Experimenting with mitmproxy might be a better bet than webpagereplay for cross-browser support (it would probably make the setup simpler anyway). Unlike webpagereplay that acts as a web server, it acts as a proxy, which makes things a whole lot easier since all browsers have settings for a custom proxy.

@RobH is digging up a spare server with an SSD we can test this on, to verify the SSD/spinning disk theory we think is giving AWS its edge at the moment. T179968

Gilles renamed this task from Run performance tests on VPS/Labs using local proxy to Run performance tests using local proxy.Nov 9 2017, 1:09 PM

The bare metal server with SSDs is now available, it's lawrencium.eqiad.wmnet

I've added a desktop test for the Barack Obama article running on lawrencium every 15 minutes with the same settings as your docker image, sending metrics to https://grafana.wikimedia.org/dashboard/db/webpagereplay

AWS still wins in terms of stability, by a wide margin. @Peter did you see a stability difference when running the code directly vs inside a docker container?

I can't get mitmproxy to work with firefox run by browsertime. I'm not sure who's the culprit, it's as if the firefox.preference options are ignored and firefox doesn't proxy the traffic at all. Is --firefox.preference well tested in browsertime?

I've co-opted the "webpagereplay" machine on WMCS and started running browsertime + mitmproxy on it, still with the same settings as everything else, sending metrics to https://grafana.wikimedia.org/dashboard/db/webpagereplay

AWS still wins in terms of stability, by a wide margin. @Peter did you see a stability difference when running the code directly vs inside a docker container?

I'm not 100% sure, I think Docker added some better numbers but I think only way to know is to run it side by side. I do run the exact same setup without the proxy in Docker on AWS and the proxy gives us so much better values.

Looking at the numbers for lawrencium it pretty ok right (at least better than we have had before) but not as good as AWS.

For mitmproxy it looks unusable for us and we could stop testing right (great though that you set it up!)?

For Firefox I'm 100% we did get it to work with mahimahi when we tried in in the summer but I haven't seen the exact config we used in the phabricator tasks, could be that we missed adding that. Let me verify that the proxy for Firefox really works.

## AVAILABLE DATA
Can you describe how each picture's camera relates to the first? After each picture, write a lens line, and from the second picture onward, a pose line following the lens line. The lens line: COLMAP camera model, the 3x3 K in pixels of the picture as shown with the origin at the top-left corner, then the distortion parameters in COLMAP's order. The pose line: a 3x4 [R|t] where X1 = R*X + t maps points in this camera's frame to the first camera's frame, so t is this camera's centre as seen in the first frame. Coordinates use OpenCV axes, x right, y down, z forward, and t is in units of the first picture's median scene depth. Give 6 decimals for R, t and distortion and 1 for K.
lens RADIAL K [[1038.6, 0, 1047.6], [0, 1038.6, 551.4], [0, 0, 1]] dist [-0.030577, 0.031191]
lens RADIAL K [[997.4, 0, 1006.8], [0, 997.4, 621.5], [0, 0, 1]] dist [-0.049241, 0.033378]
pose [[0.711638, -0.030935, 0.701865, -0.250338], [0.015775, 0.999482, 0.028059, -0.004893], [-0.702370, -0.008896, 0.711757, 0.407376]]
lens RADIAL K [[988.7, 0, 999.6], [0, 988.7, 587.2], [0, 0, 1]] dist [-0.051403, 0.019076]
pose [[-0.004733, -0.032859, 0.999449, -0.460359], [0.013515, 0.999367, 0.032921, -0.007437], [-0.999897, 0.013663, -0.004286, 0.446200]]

* * *

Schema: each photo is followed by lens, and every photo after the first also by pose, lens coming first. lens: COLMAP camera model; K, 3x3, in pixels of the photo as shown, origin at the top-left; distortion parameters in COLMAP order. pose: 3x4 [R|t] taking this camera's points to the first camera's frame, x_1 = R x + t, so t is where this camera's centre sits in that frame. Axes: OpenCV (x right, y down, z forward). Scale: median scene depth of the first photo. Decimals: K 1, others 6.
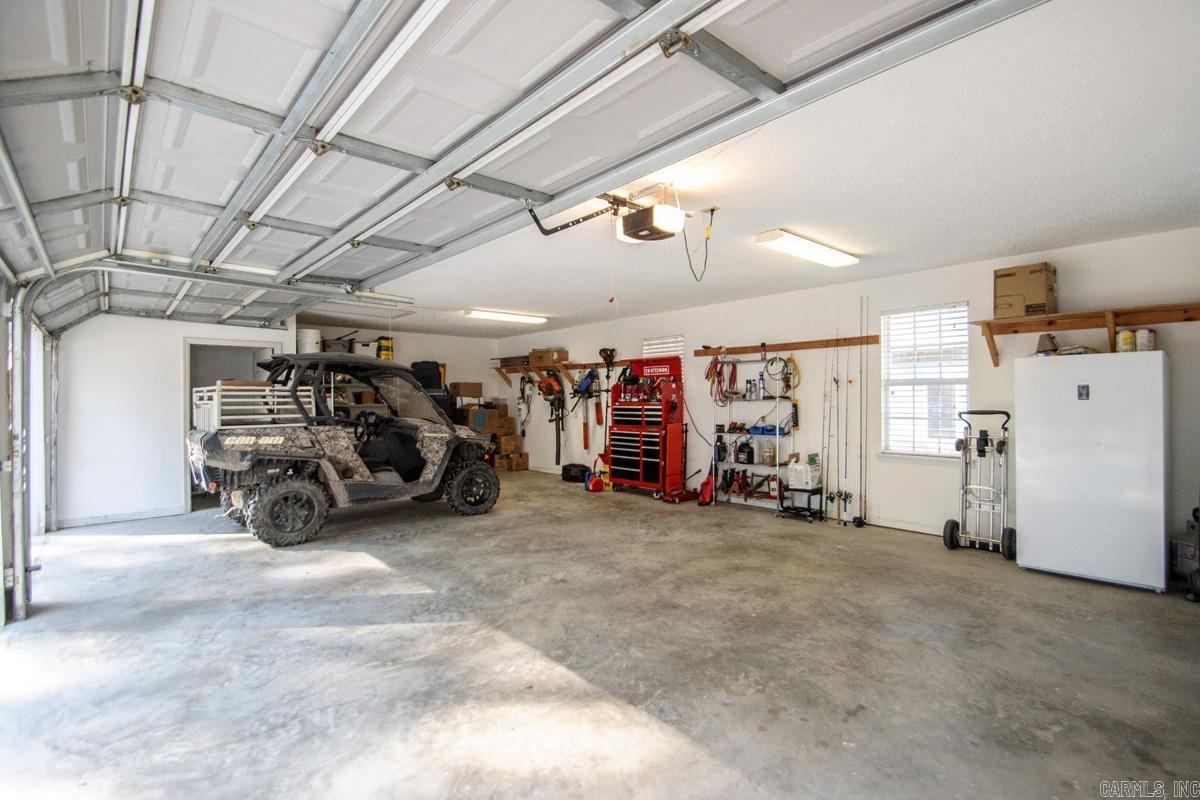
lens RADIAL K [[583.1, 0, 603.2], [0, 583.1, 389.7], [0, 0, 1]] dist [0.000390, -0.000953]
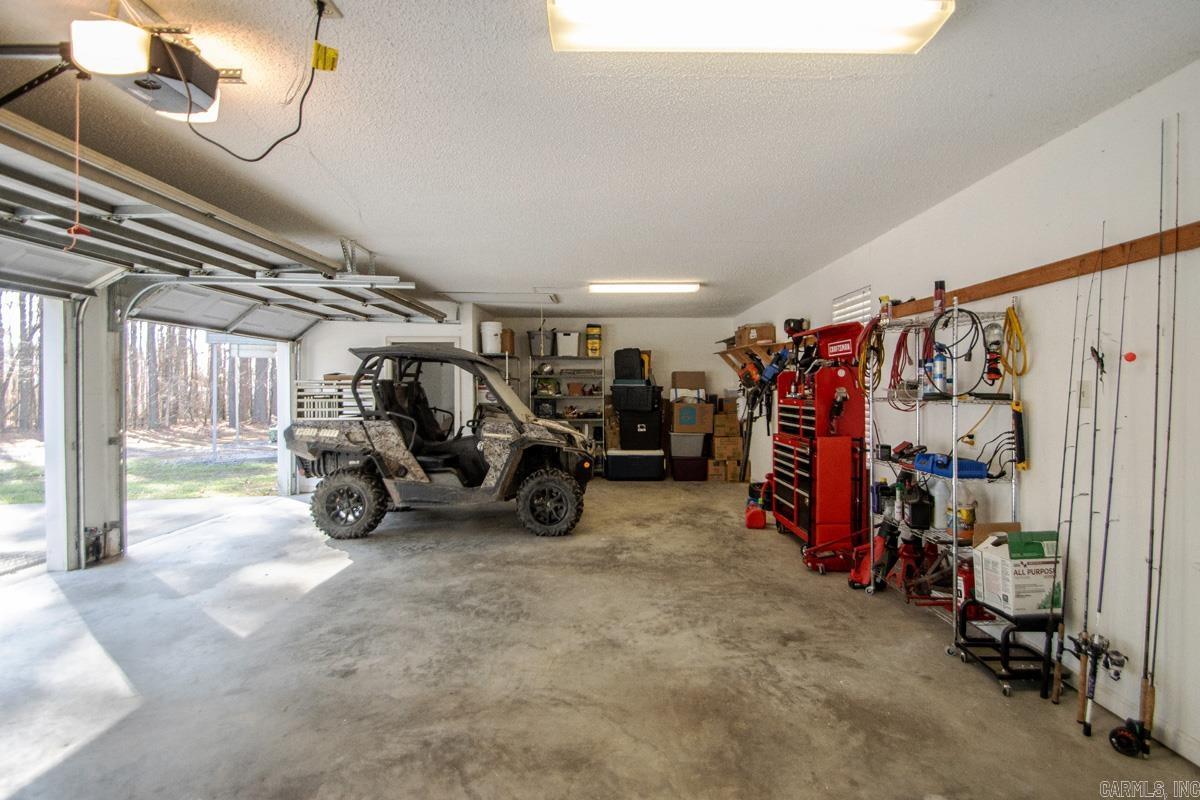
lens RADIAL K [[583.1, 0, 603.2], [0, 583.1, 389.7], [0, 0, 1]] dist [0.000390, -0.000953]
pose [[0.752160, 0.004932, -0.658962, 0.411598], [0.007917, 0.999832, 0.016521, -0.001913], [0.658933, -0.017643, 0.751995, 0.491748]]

## PROBLEMS TO SOLVE
a - In the thread on proxy-based performance tests, why might mitmproxy make cross-browser testing easier than webpagereplay? Answer in one to three sentences.
b - Using the thread on proxy-based performance tests, say whether each statement agrees with it. Give yes or no and quote the deciding words.
(i) The desktop test for the Barack Obama article runs on lawrencium every 15 minutes.
(ii) On lawrencium, stability was as good as on AWS.
(iii) Webpagereplay works as a proxy.
c - Extend the thread on proxy-based performance tests, picking up after its final post.

## RESPONSES FOR EACH TASK
a - Webpagereplay acts as a web server, but mitmproxy acts as a proxy. All browsers have settings for a custom proxy, so mitmproxy would work across browsers and would probably make the setup simpler.

b -
(i) Yes: "running on lawrencium every 15 minutes"
(ii) No: "AWS still wins in terms of stability, by a wide margin."
(iii) No: "Unlike webpagereplay that acts as a web server, it acts as a proxy"

c -
Yep you are right. The problem is somehow how Selenium setup the proxy with Firefox. The preferences are set ok but I guess then you need to configure it to Selenium. For us that means we need to add:

--proxy.https 127.0.0.1:8081 --proxy.http 127.0.0.1:8080

I tried it without a proxy and then at least the URL didn't load (=the config made a difference).

Mitmproxy actually gives slightly better stability than webpagereplay did on that WMCS machine (218 Speed index min-max range, vs 278 on a 24-hour period). Even just for Chrome it's a contender for webpagereplay we ought to test in the same docker AWS environment and on lawrencium.

How can I make the selenium thing work? Modify browsertime's code?

To get it to work with Browsertime, just skip setting Firefox preferences and run (changing to the port you are using):

--proxy.https 127.0.0.1:8081 --proxy.http 127.0.0.1:8080

Aha nice. Yep we should try that then.

I think that that's what we did with mahimahi if I remember correctly.

Yeah this works, except for the root CA. I see that setting the selenium capability acceptInsecureCerts to true might help. The syntax for the option to set custom capabilities in browsertime is deliberately undocumented. What's the proper format to use it?

This was what we got from Mozilla but I guess you saw that already? https://searchfox.org/mozilla-central/source/testing/talos/talos/mitmproxy/mitmproxy.py#94

selenium capability acceptInsecureCerts.

We don't have it open for setting selenium capabilities. Actually insecure certs has never worked between cross browsers (as far as I know), so you need to it per browser instead. Chrome used to have command line you can use that that has been disabled I think later version. For Firefox I think things changed when they moved to Geckodriver (was that Firefox 45?). I don't have it in my head but I've seen users that has problem getting it to work.

They use the autoconf feature, which is an enterprise thing. I tried setting that up at the OS level by putting the files in the right places, but that doesn't seem to work. I can't see any examples of people using that with selenium.

What everyone suggests when I search for selenium + firefox + mitmproxy is to open firefox manually, add the mitmproxy root CA in there and then you have a file you can copy to your Firefox profile. Problem is that browsertime seems to build the profile from scratch with Selenium. Short of saving the profile generated by browsertime, modifying that and loading the modified profile instead of generating a new one every time, I'm out of options.

Adding an option to browsertime to point to a firefox profile would help, I think. That'd probably be the most future-proof thing to do here.

It seems to have been fixed in Marionette (that Geckodriver talks to): https://bugzilla.mozilla.org/show_bug.cgi?id=1103196

So then the hack would be:

--options.selenium.capabilities acceptInsecureCerts=true

I need to test it first, I'm not sure about the format either.

Yep we don't open for pointing out a personal profile only add new preferences at the moment because we override some CSS that gets in the way when recording a video, but I guess we could change that.

No that format is not right, it takes a Map, I haven't used it before.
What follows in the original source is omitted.